Como hemos constatado que había menos de la forma activa de la caspasa 9 y 3 (Figura 3D), el próximo investigado los mecanismos moleculares responsables de la falta de activación de la caspasa 9 y 3 en CD133 + Células. Con este fin, se utilizó rápido y sensible fosfo-RTK (fosfo-Tyr) y Arrays fosfo-MAPK (fosfo-Ser /Thr), y se compara la fosforilación de proteínas en varias rutas diferentes en las células CD133 + para CD133- células, bajo la condiciones de hipoxia y el agotamiento de suero. En general, no hubo diferencias significativas en la fosforilación de la tirosina entre el CD133 + y células CD133- (figura S4). Por otro lado, había varios Ser /Thr quinasa fosforilaciones que se incrementaron en las células CD133 +, el ser obvio Hsp27 (8,6 veces), en comparación con las células CD133- (Figura 3E). Por lo tanto, se evaluó adicionalmente la implicación de Hsp27 en CD133 resistencia + células a la apoptosis. La fiabilidad de fosfo-MAPK matrices se confirmó mediante análisis de transferencia de Western y CD133 + en efecto el aumento en la activación de la Hsp27, mientras que los niveles de fosforilación de ERK y Akt no cambiaron (Figura 3F). Por lo tanto, estos datos sugieren que la resistencia de las células CD133 + a la apoptosis está asociada con la activación de la Hsp27.

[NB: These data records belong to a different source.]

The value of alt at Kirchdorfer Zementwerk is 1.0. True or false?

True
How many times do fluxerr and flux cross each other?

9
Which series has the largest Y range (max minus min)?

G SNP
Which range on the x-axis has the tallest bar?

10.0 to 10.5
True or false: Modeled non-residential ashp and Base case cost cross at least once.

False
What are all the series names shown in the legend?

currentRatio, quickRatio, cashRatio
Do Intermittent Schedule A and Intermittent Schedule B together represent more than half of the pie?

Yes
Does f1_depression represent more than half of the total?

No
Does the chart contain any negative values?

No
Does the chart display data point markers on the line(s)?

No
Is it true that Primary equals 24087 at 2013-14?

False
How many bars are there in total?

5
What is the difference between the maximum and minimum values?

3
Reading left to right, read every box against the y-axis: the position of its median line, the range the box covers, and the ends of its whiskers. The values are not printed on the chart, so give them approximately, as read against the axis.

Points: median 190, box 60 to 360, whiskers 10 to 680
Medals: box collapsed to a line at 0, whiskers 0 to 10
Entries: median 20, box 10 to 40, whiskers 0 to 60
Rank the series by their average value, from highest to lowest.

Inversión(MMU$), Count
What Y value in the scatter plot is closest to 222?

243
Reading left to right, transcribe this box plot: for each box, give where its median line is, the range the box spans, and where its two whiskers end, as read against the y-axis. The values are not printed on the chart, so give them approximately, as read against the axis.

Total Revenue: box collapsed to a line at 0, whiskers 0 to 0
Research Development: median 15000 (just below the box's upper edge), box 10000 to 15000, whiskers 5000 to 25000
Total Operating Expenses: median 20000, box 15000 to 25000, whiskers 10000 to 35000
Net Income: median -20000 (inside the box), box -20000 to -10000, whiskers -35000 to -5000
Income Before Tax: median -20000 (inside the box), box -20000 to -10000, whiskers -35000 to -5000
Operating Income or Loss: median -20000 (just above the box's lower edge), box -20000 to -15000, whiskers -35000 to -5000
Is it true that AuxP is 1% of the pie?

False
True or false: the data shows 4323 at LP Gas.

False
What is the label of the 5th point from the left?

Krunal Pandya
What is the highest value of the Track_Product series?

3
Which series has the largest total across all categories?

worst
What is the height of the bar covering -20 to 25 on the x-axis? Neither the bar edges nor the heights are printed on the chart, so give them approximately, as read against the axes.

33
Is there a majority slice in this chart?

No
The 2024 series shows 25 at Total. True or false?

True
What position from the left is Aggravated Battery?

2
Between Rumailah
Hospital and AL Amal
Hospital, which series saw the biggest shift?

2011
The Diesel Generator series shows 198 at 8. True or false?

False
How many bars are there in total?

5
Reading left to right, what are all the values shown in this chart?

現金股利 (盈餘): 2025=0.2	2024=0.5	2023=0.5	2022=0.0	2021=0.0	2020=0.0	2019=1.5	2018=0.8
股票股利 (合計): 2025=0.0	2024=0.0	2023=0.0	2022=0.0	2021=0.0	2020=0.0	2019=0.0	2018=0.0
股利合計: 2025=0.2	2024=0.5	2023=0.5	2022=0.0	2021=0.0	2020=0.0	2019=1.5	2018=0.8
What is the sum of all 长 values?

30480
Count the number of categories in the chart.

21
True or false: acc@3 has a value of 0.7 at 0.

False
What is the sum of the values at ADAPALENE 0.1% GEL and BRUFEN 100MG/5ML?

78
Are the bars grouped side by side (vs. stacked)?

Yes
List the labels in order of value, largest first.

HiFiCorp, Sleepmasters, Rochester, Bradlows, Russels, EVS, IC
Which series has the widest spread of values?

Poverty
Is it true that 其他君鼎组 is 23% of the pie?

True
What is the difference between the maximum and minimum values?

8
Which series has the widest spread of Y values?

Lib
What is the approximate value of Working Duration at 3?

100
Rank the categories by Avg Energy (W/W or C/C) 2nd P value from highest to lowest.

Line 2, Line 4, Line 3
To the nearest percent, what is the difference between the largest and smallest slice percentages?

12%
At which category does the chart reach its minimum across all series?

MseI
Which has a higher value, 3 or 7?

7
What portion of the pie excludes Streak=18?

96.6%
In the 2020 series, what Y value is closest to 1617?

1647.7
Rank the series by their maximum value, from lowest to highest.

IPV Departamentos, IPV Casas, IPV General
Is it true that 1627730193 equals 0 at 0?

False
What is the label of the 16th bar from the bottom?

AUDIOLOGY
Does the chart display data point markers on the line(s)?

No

Hsp27 es necesario para la supervivencia de las TIC en condiciones de hipoxia y Suero agotamiento

Para investigar si la actividad Hsp27 es de hecho importante proteger CD133 + población de la apoptosis, se utilizó primero dos Hsp27-shRNAs y demostramos que la represión de Hsp27 (Figura 4A) de hecho sensibilizado apoptosis en la población CD133 + en respuesta a la hipoxia y el agotamiento de suero. Además, Hsp27 específica shRNA indujo una disminución en el aumento del porcentaje CD133 + en condiciones de hipoxia y las condiciones de medio libre de suero, en comparación con el shRNA revueltos (Figura 4B). Un aumento de la apoptosis también se observó con dos shRNAs Hsp27-específicas en las células CD133 + de HT-29 (Figura 4C). Resultados similares se observaron también en el cultivo primario CCS (Figura S5A). El análisis de transferencia Western también reveló un aumento en la escisión de la caspasa 9 y 3 por Hsp27 específica shRNAs (Figura 4A). Además, dos inhibidores de Hsp27 estructuralmente distintas, quercetina y KRIBB3 (específico para la fosforilación Hsp27) [25], también aumentaron la escisión de las caspasas 9 y 3 en las células HT-29 (Figura 4D) y células de CCS (Figura S5B) e indujeron una disminuir en el aumento del porcentaje de células CD133 + en condiciones de hipoxia y suero de agotamiento (Figura 4E) y dio lugar a la apoptosis en las células CD133 + (Figura 4F), como se esperaba, el inhibidor de PI3K-Akt, LY294002 y ERK inhibidor, U0126 no indujo estos efectos ( Figura S5C y S5D). Se debe mencionar que la quercetina es conocida para inhibir Hsp27, Hsp70 y Hsp90. Por lo tanto, hemos examinado también la activación de Hsp90 y Hsp70 en el CD133 + y poblaciones CD133- (Figura 3F). Los resultados demuestran que no hay diferencia en el pHsp70 y pHsp90 entre las dos poblaciones de células. Así, entre las tres proteínas Hsp, Hsp27 parece ser el único que se activa en las células CD133 +, por lo tanto el efecto quercetina es probablemente causado por la inhibición de Hsp27. En conjunto, estos resultados sugieren que la Hsp27 es necesaria para la supervivencia de TIC en condiciones de hipoxia y suero agotamiento.

Las células fueron transfectadas con lentivirally Hsp27 shRNA (shR1 y SHR2) o revueltos shRNA, entonces expuestos a la hipoxia y el agotamiento de suero . CD133 + y células CD133- se aislaron utilizando separación MACS 4 días más tarde.